The property in question was mentioned in the report, where the appearance of cracks was noted and with a recommendation that works to the foundations be carried out. These works were never carried out by the owners.
Neither the declaration of the natural disaster or the technical report were disclosed to the buyer or the notaire by the sellers, who choose instead to present a report from 1989, which stated that the cracks did not present a threat to the stability of the property.
Initially, a local court sitting in Avignon ruled in favour of the sellers, on the grounds that the price of the property was sold below market value, the cracks were visibly apparent, and the buyer was himself a building professional.
The buyer successfully appealed the decision, with the court ruling that, although there was no dispute about the existence of the cracks, the fact the sellers had hidden the fact that the property was still moving constituted a fraud.
As a result, the court ordered the seller to pay the buyer €200,000 for remedial works as well as €40,000 in damages.
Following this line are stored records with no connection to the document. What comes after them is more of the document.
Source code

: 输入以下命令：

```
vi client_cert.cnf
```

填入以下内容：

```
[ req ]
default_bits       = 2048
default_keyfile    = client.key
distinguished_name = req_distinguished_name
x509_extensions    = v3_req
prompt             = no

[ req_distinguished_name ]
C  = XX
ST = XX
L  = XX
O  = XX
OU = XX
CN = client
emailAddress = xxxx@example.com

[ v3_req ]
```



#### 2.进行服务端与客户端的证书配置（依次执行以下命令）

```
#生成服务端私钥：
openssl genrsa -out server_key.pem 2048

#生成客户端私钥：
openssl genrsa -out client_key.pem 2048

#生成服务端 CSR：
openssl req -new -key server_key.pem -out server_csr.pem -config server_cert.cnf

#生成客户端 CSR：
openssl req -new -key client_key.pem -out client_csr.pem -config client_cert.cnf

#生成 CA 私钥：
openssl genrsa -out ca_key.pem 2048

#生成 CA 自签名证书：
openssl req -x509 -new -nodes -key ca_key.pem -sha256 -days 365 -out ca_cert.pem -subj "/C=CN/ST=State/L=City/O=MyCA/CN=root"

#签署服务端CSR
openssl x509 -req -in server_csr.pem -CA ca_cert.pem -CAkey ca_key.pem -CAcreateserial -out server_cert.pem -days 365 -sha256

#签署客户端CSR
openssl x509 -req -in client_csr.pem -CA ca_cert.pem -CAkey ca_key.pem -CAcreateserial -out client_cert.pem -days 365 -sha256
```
However, unbowed and unashamed, the sellers decided to sue the notaire for failing in their duty of care in not making their own enquiries relating to the catastrophe naturelle, which they should have brought to the attention of the buyer.
Although the lower court threw out the case, the sellers appealed the decision, with the Court of Appeal sitting in Nimes finding in their favour.
The court ruled that whilst the sellers had lied to the buyer and the notaire, this by itself did not exonerate the notaire of their own professional responsibility to make all search enquiries on the property, stating:
« La SCP des notaires, dont le siège est situé à Apt, soit à quelques kilomètres de Saignon, ne pouvait ignorer la publication de l’arrêté interministériel du 27 novembre 2000, relayé qui plus est par la presse locale, et il devait en informer les parties par une mention ou une annexion à l’acte de vente, comme il l’a fait pour l’état parasitaire de l’immeuble, le diagnostic amiante et la sécurité de la piscine attenante ».
The court ordered that the notaires pay damages amounting to 50% of the penalty imposed on the sellers, amounting to €138,000.
Although the notaires appealed the decision to the Cour de Cassation the ruling was upheld, with the court ruling that the notaire was obliged to verify the statements of the seller, stating:
« le notaire est tenu de vérifier, par toutes investigations utiles, spécialement lorsqu’il existe une publicité légale, les déclarations faites par le vendeur et qui, par leur nature ou leur portée juridique, conditionnent la validité ou l’efficacité de l’acte qu’il dresse »
Ed: Since 2006, for properties in a 'risk' area, sellers have been obliged to obtain an official report on any natural disasters that may have been declared in the area/on the property, which notaires are obliged to bring to the attention of the buyer as part of the contract process. It is also now an obligation that applies to landlords.